Optical isomerism is a form of isomerism (specifically stereoisomerism) whereby the different 2 isomers are the same in every way except being non-superimposable mirror images(*) of each other. Optical isomers are known as chiral molecules (prounounced ki-rall) .
First discovered by Louis Pasteur in the nineteenth century, the study of optical isomerism is called stereochemistry. Optical isomers are often called stereoisomers (in fact, stereoisomers constitute a more general group, since stereoisomerism needn't necessarily imply optical activity).
Two types of molecules which differ only in their relative stereochemistry are said to be enantiomers of each other. A mixture of equal amounts of both enantiomers is said to be a racemic mixture.
This form of isomerism can arise when an atom (usually carbon) is surrounded by four different functional groups. Swapping two of the groups round can arise in two different molecules - mirror images of each other.
A rule for determining which isomeric form (usually called D-... and L-...(**)) an amino acid is, is called the CORN rule. The groups:
COOH, R, NH2 and H (where R is an unnamed carbon chain) -- - -are arranged round the chiral center C-atom. If the above groups are arranged clockwise round the atom then it is the L-form. Anticlockwise means the D-form.

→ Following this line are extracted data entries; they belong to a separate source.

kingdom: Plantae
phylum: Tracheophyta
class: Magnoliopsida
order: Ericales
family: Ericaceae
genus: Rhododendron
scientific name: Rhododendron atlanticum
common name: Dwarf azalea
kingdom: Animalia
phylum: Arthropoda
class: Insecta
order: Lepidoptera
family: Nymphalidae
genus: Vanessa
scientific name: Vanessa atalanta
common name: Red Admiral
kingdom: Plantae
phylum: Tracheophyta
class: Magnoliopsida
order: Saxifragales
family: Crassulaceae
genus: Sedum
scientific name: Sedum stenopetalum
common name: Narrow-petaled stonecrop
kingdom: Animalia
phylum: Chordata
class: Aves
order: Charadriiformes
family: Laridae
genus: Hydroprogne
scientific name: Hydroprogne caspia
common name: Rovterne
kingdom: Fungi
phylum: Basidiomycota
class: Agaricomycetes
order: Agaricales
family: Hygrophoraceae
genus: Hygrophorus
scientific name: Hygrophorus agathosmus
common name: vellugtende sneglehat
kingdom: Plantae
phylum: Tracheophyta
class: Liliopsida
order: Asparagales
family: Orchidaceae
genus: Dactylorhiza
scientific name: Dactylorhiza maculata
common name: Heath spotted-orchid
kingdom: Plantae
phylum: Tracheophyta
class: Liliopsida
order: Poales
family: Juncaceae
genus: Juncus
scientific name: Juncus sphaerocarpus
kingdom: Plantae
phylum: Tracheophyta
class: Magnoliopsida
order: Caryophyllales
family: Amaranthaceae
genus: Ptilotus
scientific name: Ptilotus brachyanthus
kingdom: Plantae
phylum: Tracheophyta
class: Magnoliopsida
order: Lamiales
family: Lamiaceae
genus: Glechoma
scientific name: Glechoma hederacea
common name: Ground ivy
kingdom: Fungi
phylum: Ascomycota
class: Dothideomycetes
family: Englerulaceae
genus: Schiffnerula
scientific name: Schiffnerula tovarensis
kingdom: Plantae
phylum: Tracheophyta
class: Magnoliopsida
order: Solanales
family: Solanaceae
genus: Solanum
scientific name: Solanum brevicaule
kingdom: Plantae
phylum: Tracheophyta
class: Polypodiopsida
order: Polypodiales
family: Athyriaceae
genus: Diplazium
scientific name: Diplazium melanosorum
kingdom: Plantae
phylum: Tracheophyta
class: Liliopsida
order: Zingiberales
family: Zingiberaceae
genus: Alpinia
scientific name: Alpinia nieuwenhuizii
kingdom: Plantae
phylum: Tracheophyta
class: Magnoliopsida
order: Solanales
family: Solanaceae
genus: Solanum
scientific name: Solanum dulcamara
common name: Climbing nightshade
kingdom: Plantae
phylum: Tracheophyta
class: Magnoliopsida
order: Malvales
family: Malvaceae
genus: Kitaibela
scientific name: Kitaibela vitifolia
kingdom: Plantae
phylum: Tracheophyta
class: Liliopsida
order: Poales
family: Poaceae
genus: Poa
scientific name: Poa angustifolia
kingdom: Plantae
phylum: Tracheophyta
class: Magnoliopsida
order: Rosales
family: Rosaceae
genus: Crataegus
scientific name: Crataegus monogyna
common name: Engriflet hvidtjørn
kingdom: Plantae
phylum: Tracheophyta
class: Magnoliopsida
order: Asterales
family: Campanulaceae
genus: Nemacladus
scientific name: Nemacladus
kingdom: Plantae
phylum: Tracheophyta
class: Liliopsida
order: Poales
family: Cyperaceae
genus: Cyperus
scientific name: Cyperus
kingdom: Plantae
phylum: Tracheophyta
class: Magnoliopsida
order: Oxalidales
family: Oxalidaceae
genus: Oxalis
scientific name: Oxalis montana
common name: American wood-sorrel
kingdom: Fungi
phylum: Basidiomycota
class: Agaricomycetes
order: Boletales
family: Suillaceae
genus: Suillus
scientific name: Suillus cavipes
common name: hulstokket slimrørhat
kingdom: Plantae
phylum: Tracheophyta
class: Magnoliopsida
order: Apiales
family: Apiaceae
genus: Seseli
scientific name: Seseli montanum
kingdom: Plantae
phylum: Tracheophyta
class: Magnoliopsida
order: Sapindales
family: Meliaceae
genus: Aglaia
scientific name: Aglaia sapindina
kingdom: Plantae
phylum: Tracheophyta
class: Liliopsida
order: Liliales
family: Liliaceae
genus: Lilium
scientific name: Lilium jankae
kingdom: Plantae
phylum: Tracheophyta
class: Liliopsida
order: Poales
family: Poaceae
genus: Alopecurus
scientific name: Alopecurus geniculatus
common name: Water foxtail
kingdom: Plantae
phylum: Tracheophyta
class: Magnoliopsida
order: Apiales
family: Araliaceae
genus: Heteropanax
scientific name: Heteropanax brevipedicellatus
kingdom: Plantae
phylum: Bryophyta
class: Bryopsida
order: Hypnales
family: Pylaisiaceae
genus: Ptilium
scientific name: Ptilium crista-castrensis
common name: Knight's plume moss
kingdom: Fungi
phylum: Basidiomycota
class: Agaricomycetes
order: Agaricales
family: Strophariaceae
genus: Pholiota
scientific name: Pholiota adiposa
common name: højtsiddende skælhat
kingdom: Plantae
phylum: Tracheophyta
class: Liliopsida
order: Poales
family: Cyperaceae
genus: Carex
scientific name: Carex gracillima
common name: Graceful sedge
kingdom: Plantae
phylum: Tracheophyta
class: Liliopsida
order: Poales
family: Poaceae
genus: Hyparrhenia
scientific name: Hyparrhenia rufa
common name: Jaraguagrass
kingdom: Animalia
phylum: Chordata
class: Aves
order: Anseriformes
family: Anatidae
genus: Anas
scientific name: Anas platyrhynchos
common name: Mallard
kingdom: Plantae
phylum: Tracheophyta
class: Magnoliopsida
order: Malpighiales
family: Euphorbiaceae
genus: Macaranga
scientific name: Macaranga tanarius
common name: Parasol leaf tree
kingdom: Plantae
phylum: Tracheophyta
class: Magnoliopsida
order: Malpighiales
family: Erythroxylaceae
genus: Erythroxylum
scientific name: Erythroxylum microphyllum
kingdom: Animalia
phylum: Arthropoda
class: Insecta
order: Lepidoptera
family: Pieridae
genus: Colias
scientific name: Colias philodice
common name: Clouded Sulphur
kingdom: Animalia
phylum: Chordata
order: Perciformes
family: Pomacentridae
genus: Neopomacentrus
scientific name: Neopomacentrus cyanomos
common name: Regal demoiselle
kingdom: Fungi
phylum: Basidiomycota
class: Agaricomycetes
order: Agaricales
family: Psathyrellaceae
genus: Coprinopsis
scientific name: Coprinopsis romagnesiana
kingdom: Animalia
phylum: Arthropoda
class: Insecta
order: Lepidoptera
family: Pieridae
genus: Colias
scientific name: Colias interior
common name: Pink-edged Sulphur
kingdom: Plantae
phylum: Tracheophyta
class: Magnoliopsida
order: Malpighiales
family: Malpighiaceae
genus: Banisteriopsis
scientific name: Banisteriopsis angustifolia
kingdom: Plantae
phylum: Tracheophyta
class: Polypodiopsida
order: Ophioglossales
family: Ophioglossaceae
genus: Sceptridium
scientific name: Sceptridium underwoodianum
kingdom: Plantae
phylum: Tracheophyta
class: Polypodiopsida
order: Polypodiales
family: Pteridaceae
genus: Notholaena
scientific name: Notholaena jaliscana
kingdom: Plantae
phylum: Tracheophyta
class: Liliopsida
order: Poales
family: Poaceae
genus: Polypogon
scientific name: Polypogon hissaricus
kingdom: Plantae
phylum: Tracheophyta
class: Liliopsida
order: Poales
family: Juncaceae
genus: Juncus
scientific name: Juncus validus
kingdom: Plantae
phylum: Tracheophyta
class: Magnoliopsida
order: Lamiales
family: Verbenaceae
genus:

Properties of optical isomers
They are identical with respect to ordinary chemical reactions, but differences arise when they are in the presence of other chiral molecules. For example Spearmint chewing gum and Caraway seeds respectively contain L-carvone and D-carvone - enantiomers of carvone. These smell differently to most people because our taste receptors also contain chiral molecules which behave differently in the presence of different enantiomers.
D-form Amino acids tend to taste sweet whereas L-forms are usually tasteless. This is again due to our chiral taste molecules. The smells of oranges and lemons are examples of the D and L enantiomers.
Penicillin works by stereoisomeric means. The antibiotic only works on peptide links of D-alanine which occur in the cell walls of bacteria - but not in humans. The antibiotic can only kill the bacteria and not us because we don't have these D-amino acids.
(*)The term non-superimposable distinguishes mirror images which are superimposable, such as the mirror image of the letter "A", on the original, from those that aren't. The classic example of this are human hands--the left hand is a non-superimposable mirror image of the right hand: No matter how the two hands are oriented relative to one another, one cannot line up all the major features of one hand with the other, whereas such an operation is trivial for a non-chiral mirror image (e.g., our letter "A").
(**)The convention of designating one enantiomer of some compounds as D-, and the other as L-, leads to considerable confusion. This designation does not indicate which enantiomer is dextrorotatory and which is levorotatory. Rather, it says that the compound's stereochemistry is related to that of the dextrorotatory or levorotatory enantiomer of glyceraldehyde. Nine of the nineteen L-amino acids commonly found in proteins are dextrorotatory (at a wavelenght of 589 nm), and D-fructose is also referred to as levulose because it is levorotatory. The designations (+) and (-), however, indicate optical isomers that rotate plane polarized light to the right and left, repectively.
A new approach, the Cahn Ingold Prelog priority rules, uses the R-... or S-... to name the chiral molecules based on the atomic numers of the atoms or groups of atoms, the ligands, that are attached to the chiral center. The ligands are given a priority (the higher the atomic number the higher the priority) and if the priorities increase in a clockwise direction, they are said to be R-.... Otherwise, if they are prioritized in a counterclockwise direction they are said to be S-.... The R-... / S-... scheme is not mappable to any of the previously mentioned notations; they are based on the direction of rotation of polarized light and the R-... / S-... scheme is based on atomic number. One cannot predict the other.
Photons in polarized light all oscillate in a geometric plane as opposed to the random oscillations they present normally. That plane is bisected by an axis determined by the photon's direction of travel. In otherwords: optically active isomers rotate the plane that the photons oscillate in. The polarized light is actually rotated in a racemic mixture as well but it is rotated to the left or right each time it passes through the one of the two optically active isomers, that are actually enantiomers of each other, and yielding a net rotation of zero degrees. Since it is rotated a small amount each time it interacts with or passes through the atoms and particles that make up an optically active molecule. This assumes that it will pass through an equal number of dextro and levo molecules. The rules of entropy should assure such a system. And give us equations to calculate the rotation of the polarized light based upon the concentrations of all of the optically active isomers in the solution, and the amount of solution that the polarized light passes through. Somebody want to play "fill in the data?"